The Nigeria Union of Petroleum and Natural Gas Workers (NUPENG), has lambasted the Nigerian federal government on the lingering current scarcity of fuel being experienced in Abuja, Lagos and other cities across the country.
NUPENG President, Mr. William Akporeha, while speaking at the 5th Quadrennial Delegates Conference of the Petroleum Tanker Drivers (PTD) recently held in Ibadan, the Oyo State capital, said that the fuel scarcity was caused by the government’s misplaced priority.
According to Akporeha, rather than blaming tanker drivers for fuel scarcity, Nigerians should blame the federal government for refusing to build new refineries in the last 30 to 40 years.
“Why do we have this scarcity of petrol? The scarcity is not caused by tanker drivers but by the government’s misplaced priority. If the product is available, members will move it around.

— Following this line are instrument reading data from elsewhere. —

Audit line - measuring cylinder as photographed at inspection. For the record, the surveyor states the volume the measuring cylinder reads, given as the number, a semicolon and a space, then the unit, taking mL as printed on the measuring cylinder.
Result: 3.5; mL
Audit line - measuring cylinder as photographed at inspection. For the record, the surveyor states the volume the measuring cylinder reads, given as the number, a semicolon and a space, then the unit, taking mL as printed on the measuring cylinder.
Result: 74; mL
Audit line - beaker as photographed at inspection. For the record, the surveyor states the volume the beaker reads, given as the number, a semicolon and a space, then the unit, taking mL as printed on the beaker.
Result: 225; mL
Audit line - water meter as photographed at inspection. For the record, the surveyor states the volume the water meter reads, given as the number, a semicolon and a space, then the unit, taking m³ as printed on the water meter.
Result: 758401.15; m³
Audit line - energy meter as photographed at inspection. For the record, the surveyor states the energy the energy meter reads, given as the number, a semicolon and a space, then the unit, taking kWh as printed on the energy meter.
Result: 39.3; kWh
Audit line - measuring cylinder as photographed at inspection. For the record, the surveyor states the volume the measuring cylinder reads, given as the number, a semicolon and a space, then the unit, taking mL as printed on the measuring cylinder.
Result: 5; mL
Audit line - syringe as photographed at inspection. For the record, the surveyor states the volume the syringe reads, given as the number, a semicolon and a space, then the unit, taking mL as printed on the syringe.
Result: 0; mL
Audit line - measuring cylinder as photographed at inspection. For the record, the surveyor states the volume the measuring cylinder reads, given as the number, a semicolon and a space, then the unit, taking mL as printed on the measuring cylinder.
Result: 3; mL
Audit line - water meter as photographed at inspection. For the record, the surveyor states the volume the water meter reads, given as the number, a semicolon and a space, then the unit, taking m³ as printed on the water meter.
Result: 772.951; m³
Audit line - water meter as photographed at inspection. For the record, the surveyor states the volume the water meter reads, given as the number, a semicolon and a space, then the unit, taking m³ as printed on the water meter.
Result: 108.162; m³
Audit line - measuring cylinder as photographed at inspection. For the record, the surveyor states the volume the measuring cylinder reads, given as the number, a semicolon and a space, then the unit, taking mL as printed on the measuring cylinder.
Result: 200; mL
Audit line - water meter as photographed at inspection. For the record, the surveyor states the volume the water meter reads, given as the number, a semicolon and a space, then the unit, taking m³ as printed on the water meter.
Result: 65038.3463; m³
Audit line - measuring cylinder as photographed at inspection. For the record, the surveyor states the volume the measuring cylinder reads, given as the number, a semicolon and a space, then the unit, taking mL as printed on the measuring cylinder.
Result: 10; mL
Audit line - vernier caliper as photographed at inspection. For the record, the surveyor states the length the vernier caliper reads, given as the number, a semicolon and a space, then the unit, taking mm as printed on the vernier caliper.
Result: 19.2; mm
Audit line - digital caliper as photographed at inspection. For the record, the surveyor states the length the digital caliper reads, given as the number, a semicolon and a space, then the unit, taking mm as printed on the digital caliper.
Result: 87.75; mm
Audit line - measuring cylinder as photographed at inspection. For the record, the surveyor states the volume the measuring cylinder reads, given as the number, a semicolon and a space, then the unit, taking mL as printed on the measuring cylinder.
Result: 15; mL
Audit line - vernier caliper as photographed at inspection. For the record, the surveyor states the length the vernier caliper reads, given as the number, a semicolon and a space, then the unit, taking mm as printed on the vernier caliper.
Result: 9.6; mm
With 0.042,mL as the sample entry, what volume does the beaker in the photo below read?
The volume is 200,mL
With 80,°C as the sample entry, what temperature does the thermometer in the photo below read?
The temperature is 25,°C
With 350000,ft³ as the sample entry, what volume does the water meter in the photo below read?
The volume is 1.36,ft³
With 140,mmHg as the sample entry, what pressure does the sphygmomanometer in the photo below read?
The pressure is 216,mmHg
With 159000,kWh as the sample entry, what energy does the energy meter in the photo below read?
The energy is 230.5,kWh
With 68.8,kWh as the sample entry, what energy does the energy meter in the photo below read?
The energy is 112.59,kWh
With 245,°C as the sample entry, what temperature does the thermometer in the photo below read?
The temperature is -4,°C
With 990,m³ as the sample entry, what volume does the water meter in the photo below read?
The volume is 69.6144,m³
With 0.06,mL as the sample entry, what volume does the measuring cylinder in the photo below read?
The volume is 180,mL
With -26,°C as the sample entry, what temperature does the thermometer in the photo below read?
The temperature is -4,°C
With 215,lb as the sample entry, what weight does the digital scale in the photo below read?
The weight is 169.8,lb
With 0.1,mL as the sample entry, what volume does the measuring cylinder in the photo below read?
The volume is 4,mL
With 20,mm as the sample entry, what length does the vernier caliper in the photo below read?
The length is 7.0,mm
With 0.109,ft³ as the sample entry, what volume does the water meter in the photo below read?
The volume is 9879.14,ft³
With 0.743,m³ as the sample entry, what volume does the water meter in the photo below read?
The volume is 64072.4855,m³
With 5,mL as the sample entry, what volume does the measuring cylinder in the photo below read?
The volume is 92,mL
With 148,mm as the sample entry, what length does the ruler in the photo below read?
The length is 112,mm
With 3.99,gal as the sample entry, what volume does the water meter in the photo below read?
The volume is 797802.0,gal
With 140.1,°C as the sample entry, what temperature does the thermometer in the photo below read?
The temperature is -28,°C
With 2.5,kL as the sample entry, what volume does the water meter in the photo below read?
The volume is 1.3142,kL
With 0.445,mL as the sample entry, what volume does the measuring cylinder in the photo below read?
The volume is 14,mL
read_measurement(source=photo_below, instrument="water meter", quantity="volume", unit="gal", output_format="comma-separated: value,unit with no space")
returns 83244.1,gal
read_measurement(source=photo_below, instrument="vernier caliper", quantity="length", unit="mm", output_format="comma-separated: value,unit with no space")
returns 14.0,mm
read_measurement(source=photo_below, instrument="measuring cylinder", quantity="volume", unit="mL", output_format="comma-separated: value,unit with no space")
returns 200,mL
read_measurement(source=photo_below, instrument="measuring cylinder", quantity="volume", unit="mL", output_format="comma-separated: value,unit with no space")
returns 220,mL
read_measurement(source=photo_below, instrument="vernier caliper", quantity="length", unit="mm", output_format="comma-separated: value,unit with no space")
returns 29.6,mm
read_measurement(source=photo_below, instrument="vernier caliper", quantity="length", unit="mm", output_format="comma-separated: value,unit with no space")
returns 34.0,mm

“By importing the product, you are exporting capital, exporting jobs by doing so. I don’t think it is rocket science to do that. The refineries we have today were built by the military 30 to 40 years ago,” the NUPENG President said.
In a similar development, chairman of the Independent Petroleum Marketers Association of Nigeria (IPMAN), Lagos State Zone, Akin Akinrinade, lamented that the operating environment in the country has become hostile to their businesses.
The IPMAN boss pointed out that it was no longer possible for them to sell fuel at the official pump price of N165 per litre, as the landing cost of petrol has risen to between N175 and N178 per litre.
Similarly, the President of the Petroleum and Natural Gas Senior Staff Association of Nigeria (PENGASSAN), Mr. Festus Osifo, had in June noted that the issue of ‘bridging funds’ between the Nigerian Midstream and Downstream Petroleum Regulatory Authority (NMDPRA) and the fuel truck drivers was also the cause of the current fuel scarcity in the country.
“The NMDPRA are the ones administering a bridging fund. At a particular time, they agreed with truck drivers that the bridging fund is going to be about N10 per litre depending on the destination you are going to all over the country.
“As at when they agreed, the cost of diesel was about N250, so it was fashionable and the N10 was a bit okay, but today, the cost of diesel is over N700. It has tripled. So, the expectation from the tanker drivers is that since the cost has gone up, instead of paying me N10.40kobo as the case may be, you’ve to multiply it by three.
“At the end of the day, that’s the first problem,” Osifo had said in an interview on Channels Television’s Sunrise Daily.